Swiss popular initiative on electing the Federal Council rejected in 1942

The federal popular initiative "Election of the Federal Council by the People and Increase in the Number of Members" was a popular initiative in Switzerland, rejected by both the people and the cantons on January 25, 1942.

== Proposal ==
The initiative proposed amending Articles 95 and 96 of the Federal Constitution of Switzerland in order to increase the number of members of the Federal Council from seven to nine.

At the same time, the initiative requests that these members be elected by the people for a four-year term. At least three members were to come from Latin-speaking regions and at least five from German-speaking regions.

The full text of the initiative can be consulted on the website of the Federal Chancellery.

== Procedure ==

=== Historical background ===
When the Federal Constitution was adopted in 1848 and revised in 1874, the Radical Democratic Party, which held a large majority, established the election system for both the federal chambers and the Federal Council in a way that favored the party already in power.

Following the introduction of the federal popular initiative in 1891, opposition parties, led by the Social Democratic Party of Switzerland, sought to change this system.

They made a first attempt by submitting two initiatives. One proposed introducing proportional representation for elections to the National Council, while the other called for the popular election of the Federal Council and an increase in its membership.

Both initiatives were rejected on November 4, 1900 by 58.75% and 58.81% of voters, respectively.

Following this vote, the Federal Council repeatedly opposed expanding its membership in 1909, 1912, and 1914. The idea of electing the Council by popular vote was largely abandoned by the federal authorities.

During the Federal Council election of December 1938, the Social Democratic Party demanded a seat in government.
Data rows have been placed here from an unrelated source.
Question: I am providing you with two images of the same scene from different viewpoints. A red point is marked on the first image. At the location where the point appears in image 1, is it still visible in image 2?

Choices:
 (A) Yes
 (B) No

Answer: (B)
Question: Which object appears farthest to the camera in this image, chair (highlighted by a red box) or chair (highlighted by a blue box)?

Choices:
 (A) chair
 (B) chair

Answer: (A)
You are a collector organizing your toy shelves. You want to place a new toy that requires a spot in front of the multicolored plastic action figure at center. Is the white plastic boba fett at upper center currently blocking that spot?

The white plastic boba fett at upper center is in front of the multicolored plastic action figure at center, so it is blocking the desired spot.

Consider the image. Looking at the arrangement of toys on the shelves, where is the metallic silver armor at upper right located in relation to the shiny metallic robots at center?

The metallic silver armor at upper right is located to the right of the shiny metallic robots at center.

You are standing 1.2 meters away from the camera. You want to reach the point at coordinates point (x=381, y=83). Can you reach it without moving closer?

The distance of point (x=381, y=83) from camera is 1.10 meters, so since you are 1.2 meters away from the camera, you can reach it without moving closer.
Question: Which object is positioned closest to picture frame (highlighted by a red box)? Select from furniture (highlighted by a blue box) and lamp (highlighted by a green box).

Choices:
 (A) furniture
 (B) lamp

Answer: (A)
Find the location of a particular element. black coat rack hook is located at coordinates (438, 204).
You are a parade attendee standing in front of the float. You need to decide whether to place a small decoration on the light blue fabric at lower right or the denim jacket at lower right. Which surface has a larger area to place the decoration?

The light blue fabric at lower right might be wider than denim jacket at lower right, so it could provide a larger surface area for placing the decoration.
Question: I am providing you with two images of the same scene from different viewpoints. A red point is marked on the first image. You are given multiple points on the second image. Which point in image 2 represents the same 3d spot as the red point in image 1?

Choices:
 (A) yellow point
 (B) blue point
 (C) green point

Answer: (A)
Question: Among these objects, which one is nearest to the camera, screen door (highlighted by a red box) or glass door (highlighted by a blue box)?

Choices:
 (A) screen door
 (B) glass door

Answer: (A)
After Parliament refused, the party launched this initiative to expand the Council and ensure both linguistic and political representation.

=== Signature collection and submission of the initiative ===
The collection of the required 50 000 signatures began on February 12, 1939. On July 29, the initiative was submitted to the Swiss Federal Chancellery, which declared it valid on September 18.

=== Discussions and recommendations of the authorities ===
Both the Federal Assembly and the Federal Council recommended rejecting the initiative.,

In its message to Parliament, the government argued that increasing the size of the Federal Council would threaten its unity and cohesion. It also emphasized the difficulties and risks associated with popular elections, particularly the risk that the German-speaking majority might overwhelmingly support German-speaking candidates, thereby limiting minority representation.

=== Vote ===
The initiative was submitted to a popular vote on and was rejected by all 19 6/2 cantons and by 67.6% of valid votes cast.

== Effects ==
After this popular rejection, the issue of electing the Federal Council by the people periodically returned to public debate. The Socialist Party gained access to the government in 1959 when two seats were given to it through the Magic formula.

In the first decade of the 21st century, the Swiss People's Party, located on the opposite end of the political spectrum, proposed a similar reform through a federal popular initiative. Signature collection was planned to begin in the summer of 2010.

This proposal called for a seven-member Federal Council, including two representatives from linguistic minorities, elected by majority vote for four-year terms.